Whether it’s a physical or emotional issue, we need to help the men in our lives to be proactive about their health and wellbeing. Here a few tips to help encourage your man to seek a professional opinion when you suspect something may not be right:
1. Talk about the pros and cons of getting a check up. Yes, it may be a little bit embarrassing but getting help and getting better is a big pro!
Discuss the facts. Men are generally logical thinkers who like to fix things. Highlight statistics such as the benefits of early detection and intervention.
2. Find a relatable example. Maybe a sporting hero or actor he admires who has had a similar experience. Social media is a great source of inspiration in these instances.

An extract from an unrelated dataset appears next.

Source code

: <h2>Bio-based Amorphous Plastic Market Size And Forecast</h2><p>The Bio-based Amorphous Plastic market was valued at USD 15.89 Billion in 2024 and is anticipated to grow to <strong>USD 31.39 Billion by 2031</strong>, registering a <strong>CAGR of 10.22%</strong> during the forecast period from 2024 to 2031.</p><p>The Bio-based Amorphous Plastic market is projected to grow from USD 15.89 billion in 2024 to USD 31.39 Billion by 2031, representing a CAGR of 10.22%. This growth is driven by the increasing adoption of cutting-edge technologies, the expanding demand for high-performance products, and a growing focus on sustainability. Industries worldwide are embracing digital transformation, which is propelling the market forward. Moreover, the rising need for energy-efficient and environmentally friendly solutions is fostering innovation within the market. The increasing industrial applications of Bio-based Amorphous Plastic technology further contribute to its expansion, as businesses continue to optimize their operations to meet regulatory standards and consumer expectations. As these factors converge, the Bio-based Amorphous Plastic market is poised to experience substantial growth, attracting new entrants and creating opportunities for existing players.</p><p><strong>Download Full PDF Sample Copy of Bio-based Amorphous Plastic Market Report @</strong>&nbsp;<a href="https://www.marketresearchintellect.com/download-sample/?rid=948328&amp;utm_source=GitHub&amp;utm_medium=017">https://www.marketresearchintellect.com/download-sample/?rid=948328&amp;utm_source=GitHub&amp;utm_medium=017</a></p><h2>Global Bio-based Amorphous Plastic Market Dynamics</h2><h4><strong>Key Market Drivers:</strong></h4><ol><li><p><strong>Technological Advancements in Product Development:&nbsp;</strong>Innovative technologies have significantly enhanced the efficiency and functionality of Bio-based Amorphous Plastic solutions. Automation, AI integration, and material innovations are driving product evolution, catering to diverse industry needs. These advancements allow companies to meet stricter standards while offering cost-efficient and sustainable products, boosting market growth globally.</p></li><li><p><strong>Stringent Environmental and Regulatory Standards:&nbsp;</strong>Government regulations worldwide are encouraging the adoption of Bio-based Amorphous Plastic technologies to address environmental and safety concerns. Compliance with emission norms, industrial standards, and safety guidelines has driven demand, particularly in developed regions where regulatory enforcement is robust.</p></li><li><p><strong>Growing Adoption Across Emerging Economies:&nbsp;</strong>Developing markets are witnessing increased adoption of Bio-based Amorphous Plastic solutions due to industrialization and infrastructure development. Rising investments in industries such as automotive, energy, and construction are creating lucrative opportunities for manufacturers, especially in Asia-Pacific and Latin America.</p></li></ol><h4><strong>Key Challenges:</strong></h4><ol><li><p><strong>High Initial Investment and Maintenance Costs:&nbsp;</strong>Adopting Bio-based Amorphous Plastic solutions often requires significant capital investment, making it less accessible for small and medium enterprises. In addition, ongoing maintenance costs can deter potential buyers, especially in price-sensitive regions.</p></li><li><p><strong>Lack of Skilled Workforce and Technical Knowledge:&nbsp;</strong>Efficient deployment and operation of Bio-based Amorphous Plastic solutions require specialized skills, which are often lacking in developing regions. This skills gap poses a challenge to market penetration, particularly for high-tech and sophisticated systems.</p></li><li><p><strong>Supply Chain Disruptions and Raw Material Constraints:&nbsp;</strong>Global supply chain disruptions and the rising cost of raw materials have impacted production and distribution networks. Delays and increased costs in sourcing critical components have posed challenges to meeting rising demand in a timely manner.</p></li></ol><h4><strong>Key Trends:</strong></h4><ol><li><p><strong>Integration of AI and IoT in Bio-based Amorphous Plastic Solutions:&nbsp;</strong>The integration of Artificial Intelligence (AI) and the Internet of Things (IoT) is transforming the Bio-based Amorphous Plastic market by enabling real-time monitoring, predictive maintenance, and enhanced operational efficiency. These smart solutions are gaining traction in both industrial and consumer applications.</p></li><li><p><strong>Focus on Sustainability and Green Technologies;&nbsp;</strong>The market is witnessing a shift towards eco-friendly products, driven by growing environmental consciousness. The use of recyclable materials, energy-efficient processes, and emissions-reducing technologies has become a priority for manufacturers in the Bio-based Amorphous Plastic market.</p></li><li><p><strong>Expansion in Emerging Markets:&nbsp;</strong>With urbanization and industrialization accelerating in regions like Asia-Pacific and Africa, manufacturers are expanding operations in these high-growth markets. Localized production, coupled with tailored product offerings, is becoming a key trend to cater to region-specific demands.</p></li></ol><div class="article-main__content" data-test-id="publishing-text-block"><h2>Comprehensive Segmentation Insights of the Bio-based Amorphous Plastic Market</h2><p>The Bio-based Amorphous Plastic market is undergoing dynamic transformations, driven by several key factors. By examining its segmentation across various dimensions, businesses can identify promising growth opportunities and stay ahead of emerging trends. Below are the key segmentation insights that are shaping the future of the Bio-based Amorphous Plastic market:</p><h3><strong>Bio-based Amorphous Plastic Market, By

3. Ask them to do it for you.
Let them know you are worried and that it would also set your mind at ease if they got checked out. This may be bordering a little on emotional blackmail but it is the undeniable truth!
4. Schedule it in. Everyone is busy and life is full of competing priorities, especially if you have a family. If you are the keeper of the social calendar, block out a time and make his appointment to eliminate any “I’m too busy” excuses.
5. Don’t nag. Let’s face it, no one likes being harped at and it may very well have the opposite effect, with your man digging in his heels and refusing to go to the doctor on principle.
It’s important to recognise that it can be tough for men to acknowledge, accept and act on the signs that something may not be right. With love and unconditional support, hopefully the man in your life feels equipped to be proactive about his health and wellbeing so you can enjoy a long and happy life together.